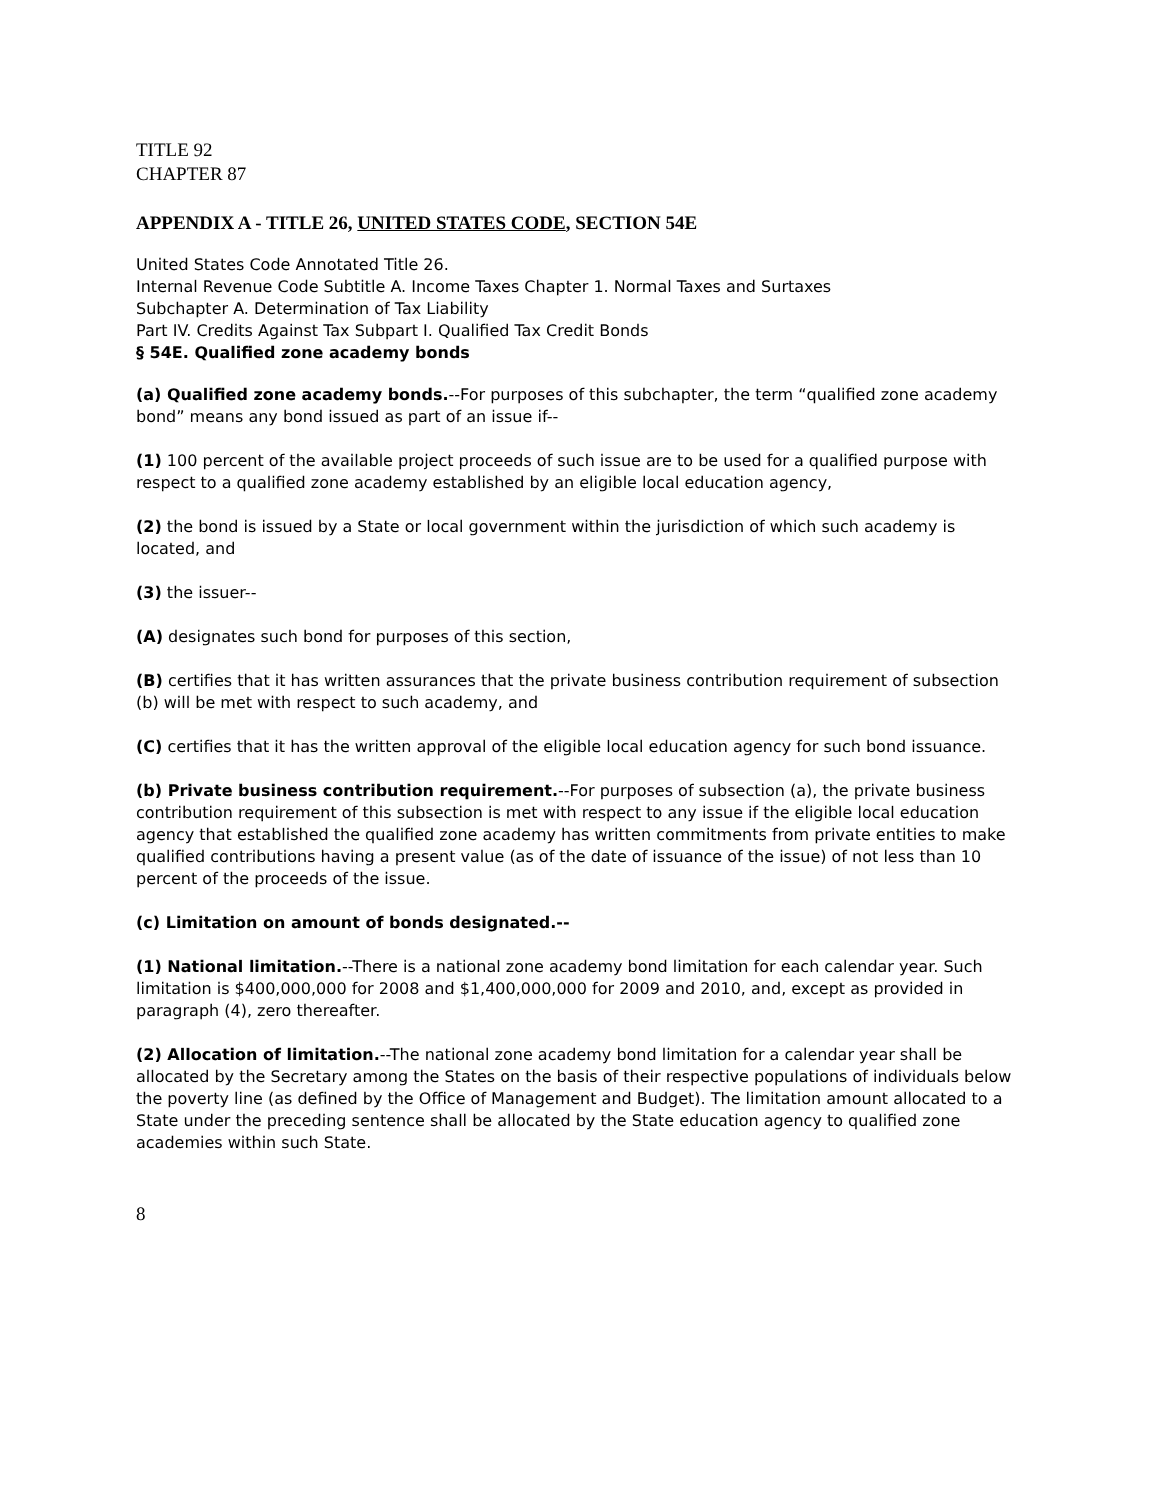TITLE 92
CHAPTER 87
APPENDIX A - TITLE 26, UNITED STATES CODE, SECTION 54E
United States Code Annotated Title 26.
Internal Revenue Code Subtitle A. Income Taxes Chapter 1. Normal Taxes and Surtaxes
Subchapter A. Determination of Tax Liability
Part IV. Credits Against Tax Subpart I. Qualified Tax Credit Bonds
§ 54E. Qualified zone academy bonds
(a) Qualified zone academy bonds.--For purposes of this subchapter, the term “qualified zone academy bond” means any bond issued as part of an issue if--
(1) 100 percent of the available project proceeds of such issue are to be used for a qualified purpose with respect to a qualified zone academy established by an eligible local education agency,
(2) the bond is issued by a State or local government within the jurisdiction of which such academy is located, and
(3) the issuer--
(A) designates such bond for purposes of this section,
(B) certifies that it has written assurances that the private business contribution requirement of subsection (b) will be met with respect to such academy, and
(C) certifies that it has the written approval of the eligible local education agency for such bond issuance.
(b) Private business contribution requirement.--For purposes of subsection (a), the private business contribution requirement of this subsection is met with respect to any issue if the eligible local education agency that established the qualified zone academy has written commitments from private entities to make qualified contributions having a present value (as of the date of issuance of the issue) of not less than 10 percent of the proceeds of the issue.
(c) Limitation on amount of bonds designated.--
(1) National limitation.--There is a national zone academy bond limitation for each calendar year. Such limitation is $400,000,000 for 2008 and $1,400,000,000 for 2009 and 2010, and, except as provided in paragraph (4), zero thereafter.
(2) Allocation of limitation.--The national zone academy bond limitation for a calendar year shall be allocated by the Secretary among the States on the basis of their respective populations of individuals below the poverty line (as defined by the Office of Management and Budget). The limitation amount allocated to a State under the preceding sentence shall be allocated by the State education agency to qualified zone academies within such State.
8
──────────────────────────────
• THE TASK:
Your answer should be the lines of the listing above between the line holding "(a) Qualified zone" and the line holding "(C) certifies that", inclusive, restated word for word and alone.

• YOUR SOLUTION:
(a) Qualified zone academy bonds.--For purposes of this subchapter, the term “qualified zone academy bond” means any bond issued as part of an issue if--
(1) 100 percent of the available project proceeds of such issue are to be used for a qualified purpose with respect to a qualified zone academy established by an eligible local education agency,
(2) the bond is issued by a State or local government within the jurisdiction of which such academy is located, and
(3) the issuer--
(A) designates such bond for purposes of this section,
(B) certifies that it has written assurances that the private business contribution requirement of subsection (b) will be met with respect to such academy, and
(C) certifies that it has the written approval of the eligible local education agency for such bond issuance.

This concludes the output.